Re (tilly) 1: open, file handles and memory
by tilly (Archbishop) on Jan 13, 2001 at 20:03 UTC
    On every operating system unless you are accumulating memory usage in your loop that pattern will work. Just be careful, operations that impose a list-context on the filehandle will slurp the whole thing into an array. So if memory is an issue, avoid the following kinds of things:
    foreach my $line (<FILE>) { # etc } my @lines = sort <FILE>; print <FILE>;
    Also it is a picky detail, but I find it very helpful to instead of just dying have the die message contain full context information like it recommends in perlstyle.
    open(FILE, "< $file") or die "Cannot read $file: $!";
    (Or use Carp and confess() rather than die.)

    A probably useless tip. Occasionally you run across a situation where you want to process large files (eg 40 GB each) and Perl does not have large file support compiled in. In that case do your reads like this:

    open(FILE, "cat $file |") or die "Cannot read $file: $!";
    As long as cat understands large files, Perl understands endless pipes, and this works smoothly.
Re: open, file handles and memory
by mwp (Hermit) on Jan 13, 2001 at 17:42 UTC
    As far as I know, that really depends on the operating system and how it handles open file handles. However, most of the time it will buffer the file--read in one line at a time. I wouldn't worry about it.

    Just don't do something like this:

    open(FILE, "somefile") or die $!; my @log = <FILE>; # read entire file into RAM close(FILE); foreach my $line (@log) { # do stuff to $line }
    That will definitely clutter up your machine's memory!

    On the other hand, if you have a gigabyte of RAM and you WANT to load the entire file instead of using slow disk accesses, knock yourself out. =)

      That's what I want to avoid, speed isn't an issue (well within reason), having my server grind to a halt because of it running out of memory would be!! :)
Re: open, file handles and memory
by repson (Chaplain) on Jan 13, 2001 at 18:04 UTC
    while (<FILE>) is fine, just make sure it's not for (<FILE>) which _would_ load the file into memory, but otherwise seem mostly identical to while.

    It's unlikly to be significant for parsing logfiles, but sometimes it's not optimal to go line by line, since this increases i/o actions, which in general are slow.

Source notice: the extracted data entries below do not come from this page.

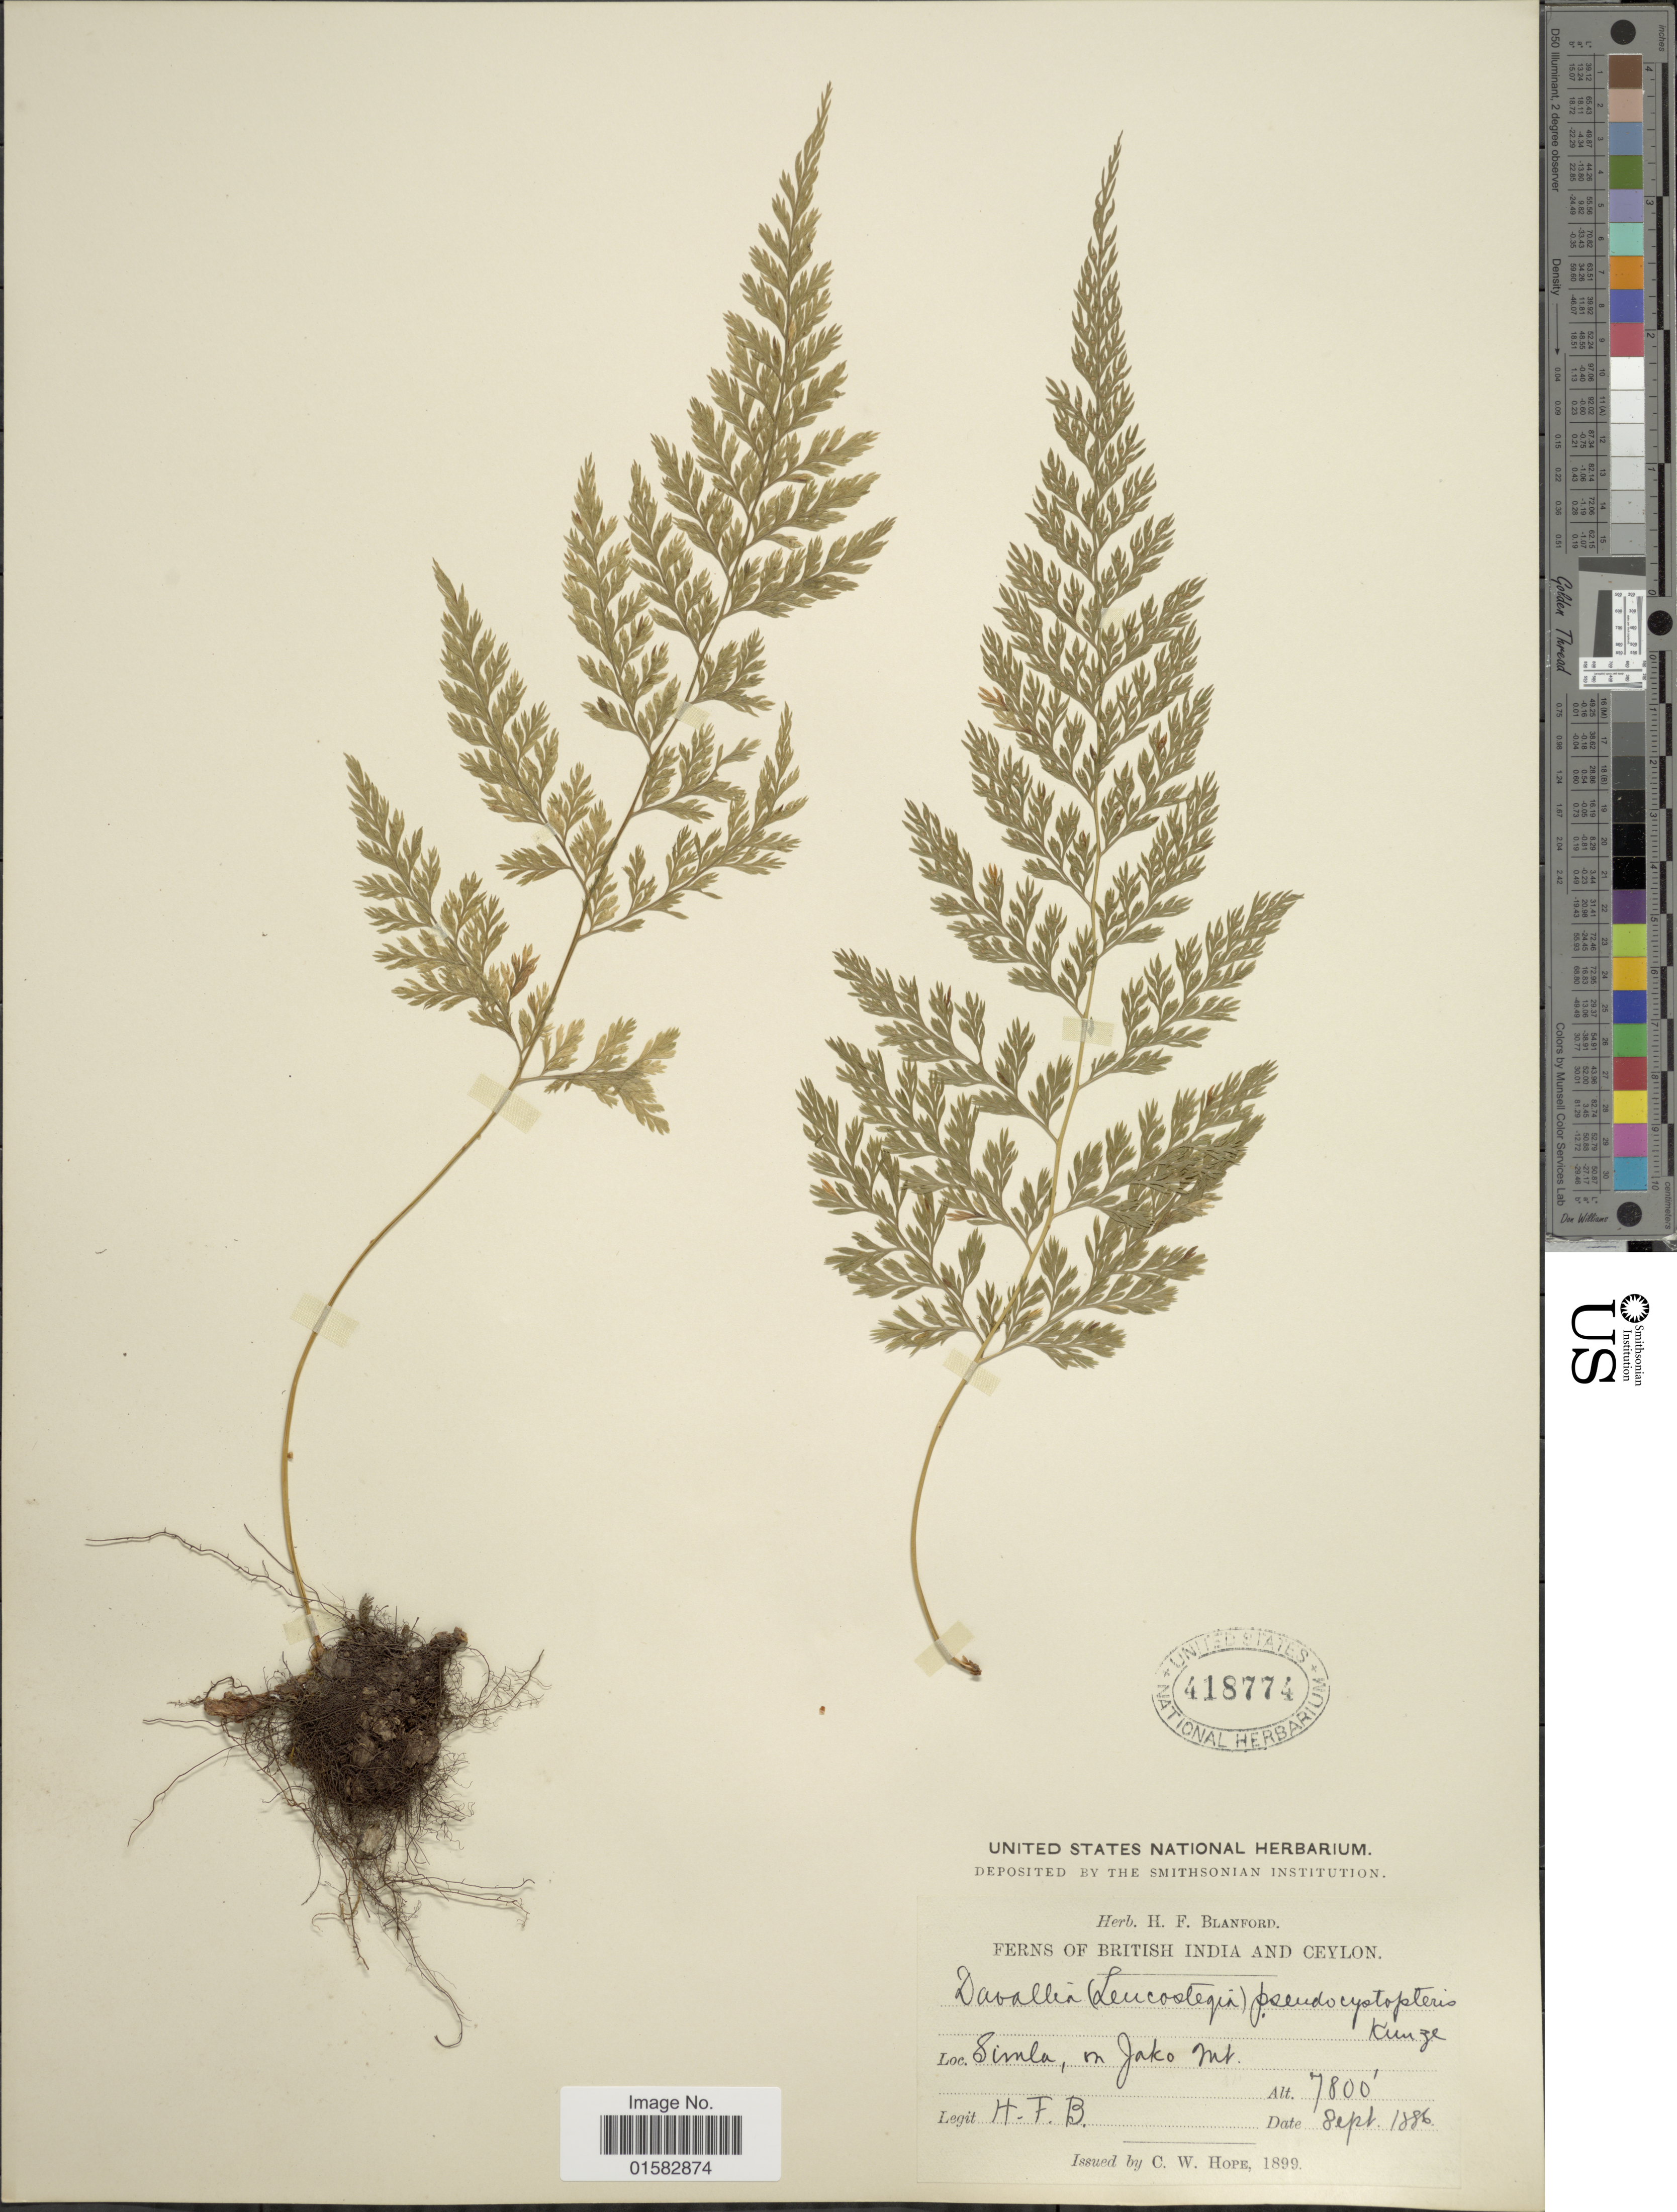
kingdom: Plantae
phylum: Tracheophyta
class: Polypodiopsida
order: Polypodiales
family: Davalliaceae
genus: Davallia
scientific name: Davallia pulchra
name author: D. Don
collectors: H. Blanford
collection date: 1886-09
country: India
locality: British India and Ceylon, Snilta and Jako Mts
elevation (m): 2377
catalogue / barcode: US 418774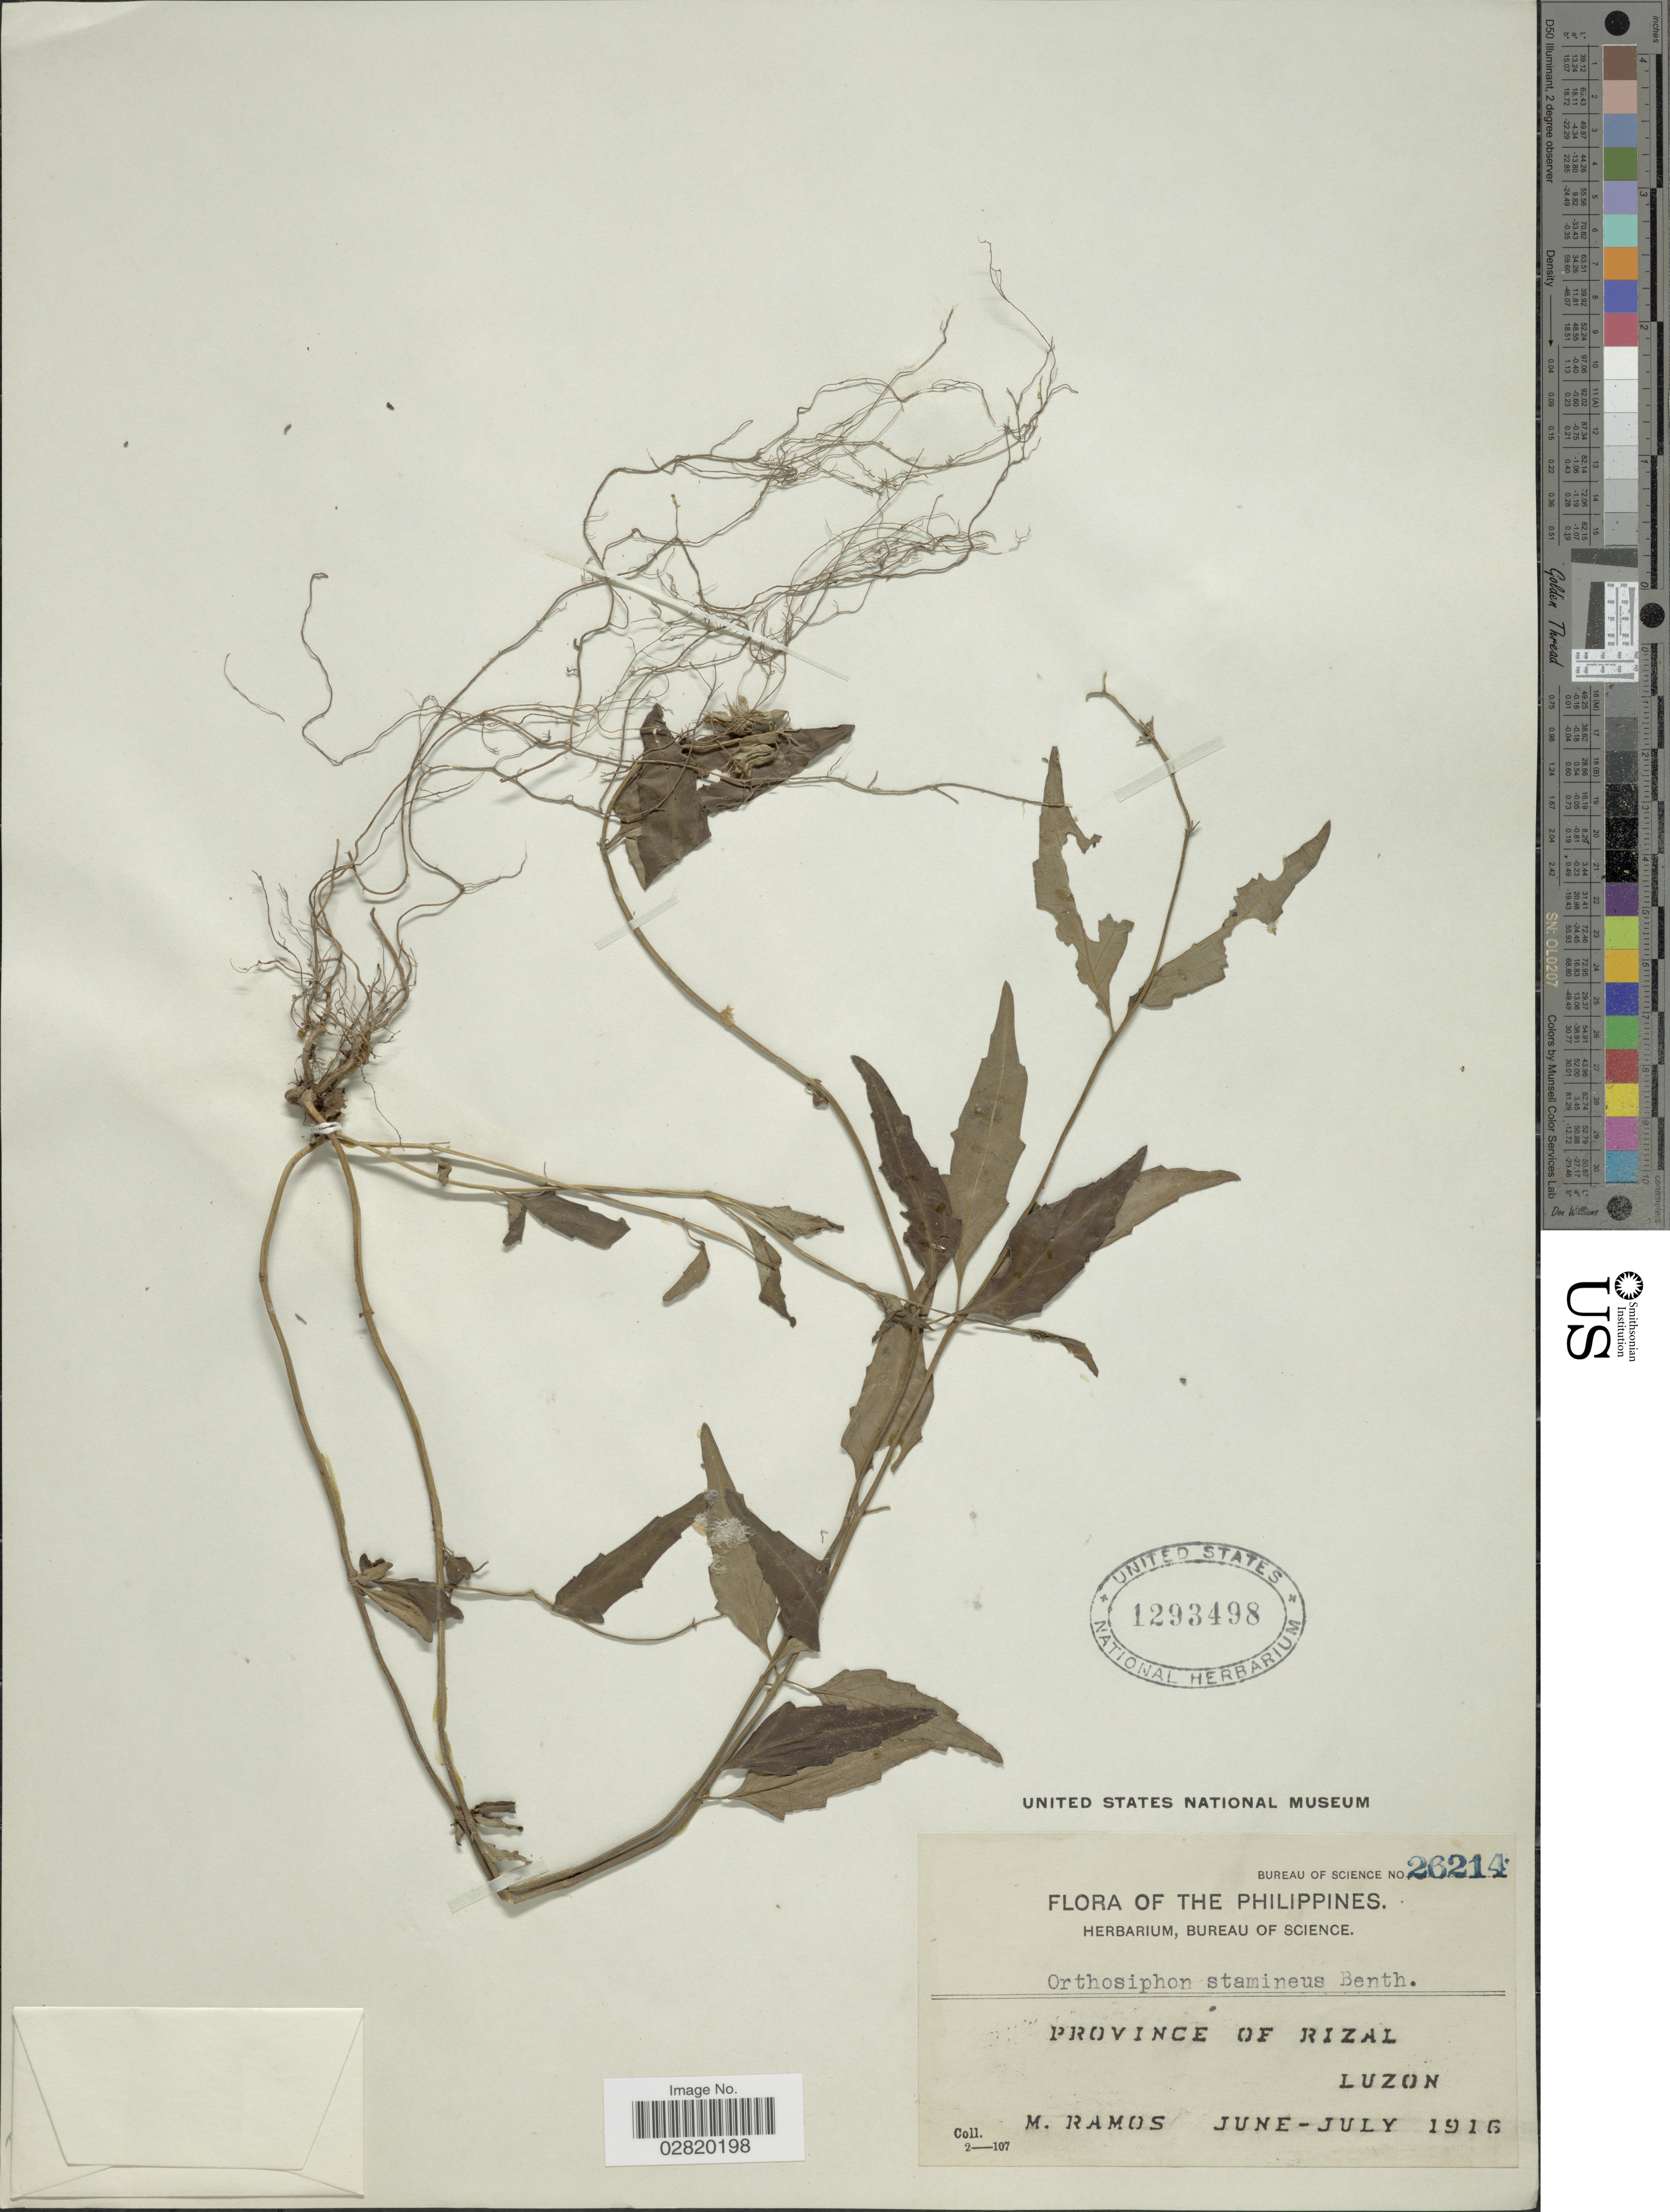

On the other hand slurping the WHOLE file into memory will require lots of ram. You can strike a compromise by using reads of maybe half a megabyte (I don't know whats optimal, but that seems sensiblish to me :) you can process the file in larger chunks with more infrequent disk access, so a good change of a faster runtime. However this will make it marginally more complicated to write.

      When you instruct the Perl interpreter to read the next line of the file, it can't know in advance how long the line will be, so it's logical that it itself reads larger chunks at a time, and buffers the input, just like the OS does (YMMV).
        Performing an 'strace' on this code:
        open(F, "<README"); # arbitrary $|=1; while(<F>) { print "line $.\n"; }
        Results in this:
        open("README", O_RDONLY|O_LARGEFILE) = 3 read(3, "\t\t GNU GENERAL PUBLIC LICENSE"..., 4096) = 4096 # firs +t block write(1, "line 1\n", 7line 1 write(1, "line 2\n", 7line 2 ... write(1, "line 80\n", 8line 80 read(3, " and appropriately publish on ea"..., 4096) = 4096 # seco +nd block write(1, "line 81\n", 8line 81
        So it does appear to buffer the data in chunks, but they seem to be managably sized. This too may differ depending upon OS or build of Perl.